For quick and effective treatment, patients are also given a set of home works, for example 45 minutes of yoga and meditation sessions for 6 days a week and to record their results/feelings in a book or diary for 15 minutes a day.
They are not just one of the many treatment therapies used for Dendrophobia, instead they are one of the most common ways of relaxation used by many people. Yoga tends to stimulate the meditative state of one’s mind while a person is in a particular yoga pose/position. Through yoga/meditation the mind is diverted towards something more productive and calm, allowing the person to escape the negative, distress causing thoughts.
Out of a number of yoga types, one can benefit for any yoga type/pose they like. Hatha yoga is one of the different types of yoga. The breathing techniques or the imagery one creates while in a yoga posture are the real factors that makes the person feel less anxious and diverts their mind, away from the thoughts about trees.
• Drug Therapy
Drugs are used to reduce the physical symptoms caused by Dendrophobia. Drugs are very quick in effectiveness, as they start showing progress in the patients’ health at least 2 weeks after the medicine is taken.
This type of biological treatment is usually more effective if the cause of the phobia is only genetic. However, these drugs/medicines are not to be taken without a doctor’s prescription or consultation.
Two types of drugs are used in the treatment of this phobia:
i. Anti-anxiety Drugs
These include medicines like Klonopin. They are most commonly used with patients who experience panic attacks and also lowers the anxiety by binding to receptor cells of the brain that cause these unpleasant symptoms.
ii. Antidepressant Drugs
These drugs as the name suggest don’t only treat depression but are also very effective in treating phobias. Medicines like Lexapro reduce the anxious feelings of a person and makes him feel calm. They need to be taken on a daily basis but not without a doctor’s advice.
Whether the cause of Dendrophobia, or any other type of specific phobia is genetics, environmental or both, the best and the most effective way of treating them is with using a combination of both biological treatments (drugs) with cognitive treatment (for example CBT/exposure therapy).
Titles to read
- Hack Your Anxiety: How to Make Anxiety Work for You in Life, Love, and All That You Do
by Alicia H. Clark and Jon Sternfeld
- Anxiety Relief: A Complete Guide to Eliminate Negative Thinking, Stress, Dерrеѕѕiоn, Anger and Panic Attасkѕ
by Elliot Wood and Bill Franchuk
- Prescriptions Without Pills: For Relief from Depression, Anger, Anxiety, and More
by Susan Heitler
- The Feeling Good Handbook
by David D. Burns
- Solution Focused Anxiety Management: A Treatment and Training Manual (ISSN)
by Ellen K. Quick
Frequently Asked Questions
Q1) Why do people have Dendrophobia?
Dendrophobia is a fear of trees.

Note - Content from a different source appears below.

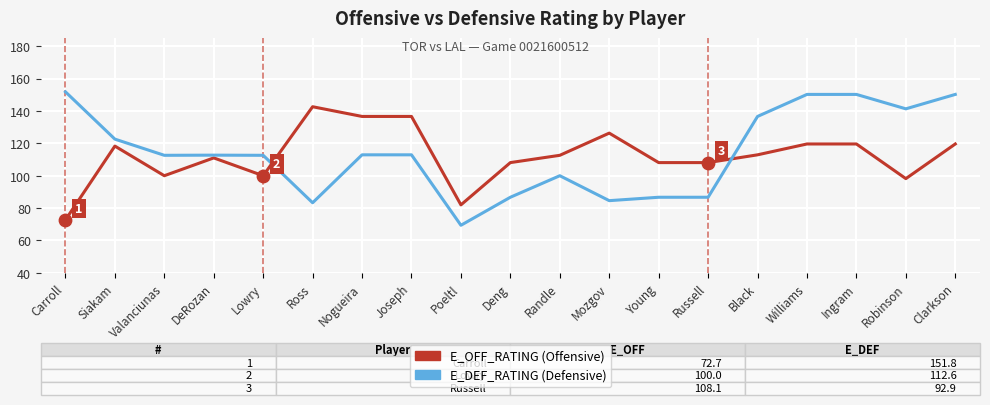

What is the total value across all series at Carroll?

224.5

It is caused, either by a past-traumatic event due to which one develops fear or they have a genetic tendency to develop it because of family history of mental disorders.

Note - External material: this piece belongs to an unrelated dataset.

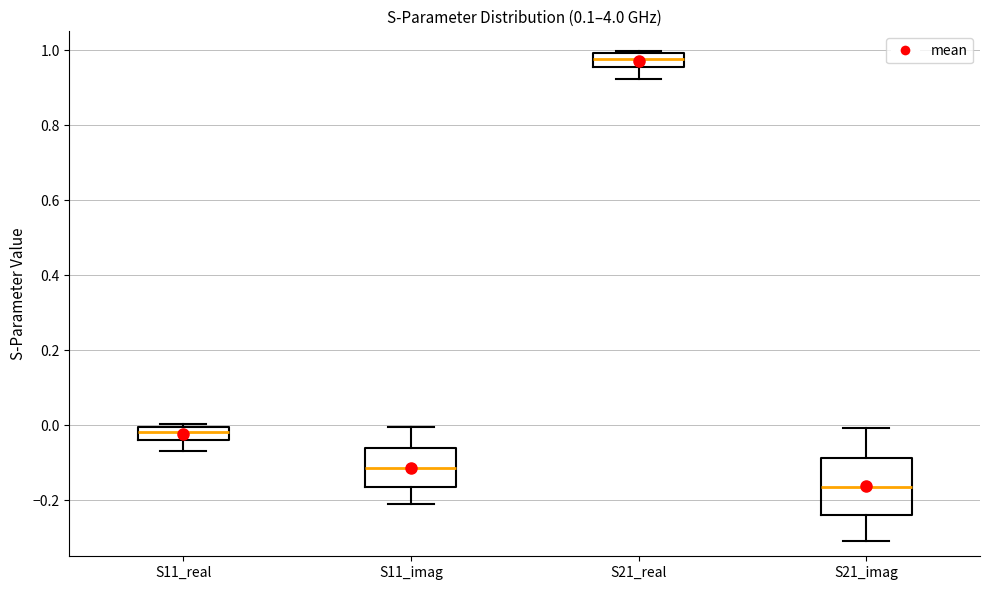

Where is the upper edge of the box for S11_real on the y-axis? The values are not printed on the chart, so give them approximately, as read against the axis.

0.00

Q2) Is Dendrophobia treatable?
Yes. Dendrophobia can be treated by a number of different therapies including cognitive-behavioral therapy, exposure therapy or Dialectical behavioral therapy. Medicines can also be taken under a doctors’ prescription.
Q3) What are the symptoms of Dendrophobia?

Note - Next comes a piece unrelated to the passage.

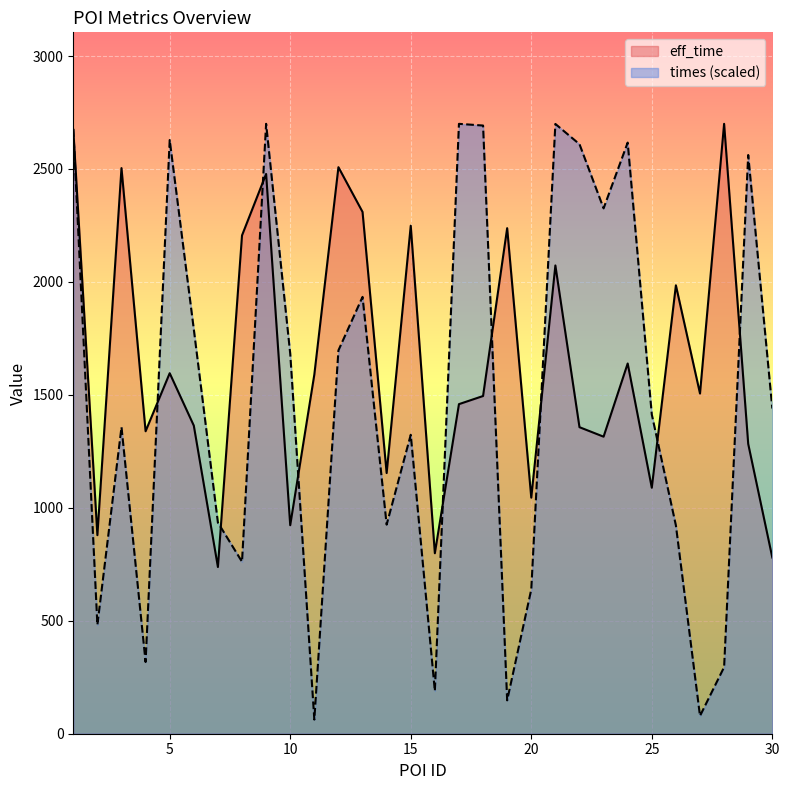

Reading left to right, transcribe all the data shown in this chart.

eff_time: 1=2674.0	2=879.0	3=2504.0	4=1339.0	5=1596.0	6=1364.0	7=738.0	8=2206.0	9=2478.0	10=923.0	11=1590.0	12=2508.0	13=2310.0	14=1154.0	15=2249.0	16=799.0	17=1459.0	18=1495.0	19=2238.0	20=1045.0	21=2073.0	22=1357.0	23=1315.0	24=1639.0	25=1089.0	26=1985.0	27=1506.0	28=2700.0	29=1283.0	30=780.0
times_scaled: 1=2676.6	2=481.9	3=1357.1	4=317.5	5=2628.2	6=1790.5	7=934.7	8=761.3	9=2700.0	10=1682.4	11=62.6	12=1697.0	13=1933.8	14=925.5	15=1323.4	16=189.4	17=2699.9	18=2692.4	19=147.8	20=638.7	21=2699.4	22=2609.9	23=2325.7	24=2616.9	25=1413.1	26=922.0	27=78.7	28=294.7	29=2561.9	30=1439.7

Dendrophobia can be identified by a number of symptoms such as, extreme anxiety, inability to control that anxiety, panic attacks or muscle tension.
Q4) How is Dendrophobia related to the fear of dark?
Both fears are related to each other in the context that, people with Dendrophobia are afraid of seeing or going near the trees at night. Similarly, in the fear of dark, sufferers are fearful of darkness.
However, both are different types of specific phobias and though they might have one similarity, they are not entirely the same.